02 February 2008

Society is not chess

Looking to chess for lessons about economics, John Kay writes:
Planned regimes have often succeeded when they have ploughed resources into the achievement of narrowly defined objectives. We smile when we read of the All Union Chess Section, under the Supreme Council for Physical Education. Its director, filled with bile and Marxist rhetoric, proposed shock brigades to spearhead five-year plans for chess. But it worked. Most of the world’s best chess players became so as a result of the endeavours of the Supreme Council. If chess was the battleground between free enterprise and state planning, state planning won. But the real battlefield was not chess but consumer goods and military hardware. Although the Soviet Union produced great chess players by directing resources to the game, the cars and computers it produced were inferior and few. Planned economies were unable to cope with the diversity of consumer needs and the constantly changing requirements of modern technology. 'Financial Times', 29 January
The battlefield, I believe, moved since then, a little distance away from consumer needs and towards the needs of society and the environment. Society's needs might be less diverse than consumer needs, and less rapidly evolving, but our knowledge about the best ways of achieving them are nevertheless rapidly changing. For big social and enivornmental problems, like war or climate change, central planning isn't going to work any more than it did for the Soviet Union's wider economy. Such problems are more like the provision of consumer goods than chess: they need diverse, adaptive and imaginative approaches for their solution.
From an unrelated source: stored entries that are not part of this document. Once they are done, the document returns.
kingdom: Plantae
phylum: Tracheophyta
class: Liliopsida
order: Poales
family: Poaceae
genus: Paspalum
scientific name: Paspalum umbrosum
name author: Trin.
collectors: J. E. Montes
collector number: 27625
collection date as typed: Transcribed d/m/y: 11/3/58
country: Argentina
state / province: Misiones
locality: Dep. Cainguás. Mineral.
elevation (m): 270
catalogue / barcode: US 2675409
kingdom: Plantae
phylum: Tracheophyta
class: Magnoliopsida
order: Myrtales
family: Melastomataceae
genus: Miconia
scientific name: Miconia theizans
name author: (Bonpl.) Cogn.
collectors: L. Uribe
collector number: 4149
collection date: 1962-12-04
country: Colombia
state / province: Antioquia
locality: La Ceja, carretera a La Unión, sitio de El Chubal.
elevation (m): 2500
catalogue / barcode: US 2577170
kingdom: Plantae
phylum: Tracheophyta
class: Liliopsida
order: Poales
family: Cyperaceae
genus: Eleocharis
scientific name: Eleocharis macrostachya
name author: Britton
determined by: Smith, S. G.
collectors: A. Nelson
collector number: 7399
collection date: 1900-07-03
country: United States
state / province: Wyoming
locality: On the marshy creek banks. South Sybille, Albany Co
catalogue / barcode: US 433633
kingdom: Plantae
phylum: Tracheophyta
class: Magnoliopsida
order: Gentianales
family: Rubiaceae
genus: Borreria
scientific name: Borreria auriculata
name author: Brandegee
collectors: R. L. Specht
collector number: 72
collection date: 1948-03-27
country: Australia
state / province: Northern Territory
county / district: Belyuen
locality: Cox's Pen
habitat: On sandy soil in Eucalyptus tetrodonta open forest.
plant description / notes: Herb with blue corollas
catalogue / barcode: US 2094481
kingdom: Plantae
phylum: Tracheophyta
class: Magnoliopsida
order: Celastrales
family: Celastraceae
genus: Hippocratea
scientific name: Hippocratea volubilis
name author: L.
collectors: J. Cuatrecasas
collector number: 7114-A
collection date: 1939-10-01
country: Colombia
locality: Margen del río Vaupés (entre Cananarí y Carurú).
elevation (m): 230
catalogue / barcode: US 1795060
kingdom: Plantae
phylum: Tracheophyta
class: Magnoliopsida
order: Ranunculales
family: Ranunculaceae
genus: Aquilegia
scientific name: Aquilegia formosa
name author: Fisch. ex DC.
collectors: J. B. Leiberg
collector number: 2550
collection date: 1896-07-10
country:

Unfortunately, so far at least, those charged with solving our major social problems still think in terms of central planning. If they ever do acknowledge the need for pluralist and responsive solutions, they could do worse than consider Social Policy Bonds, which would allow them still to define society's broader goals and raise the revenue for their achievement. Our politicians and bureaucrats would have to relinquish their control over how these revenues are spent; so they would lose some powers, yes. But society and the environment could benefit greatly.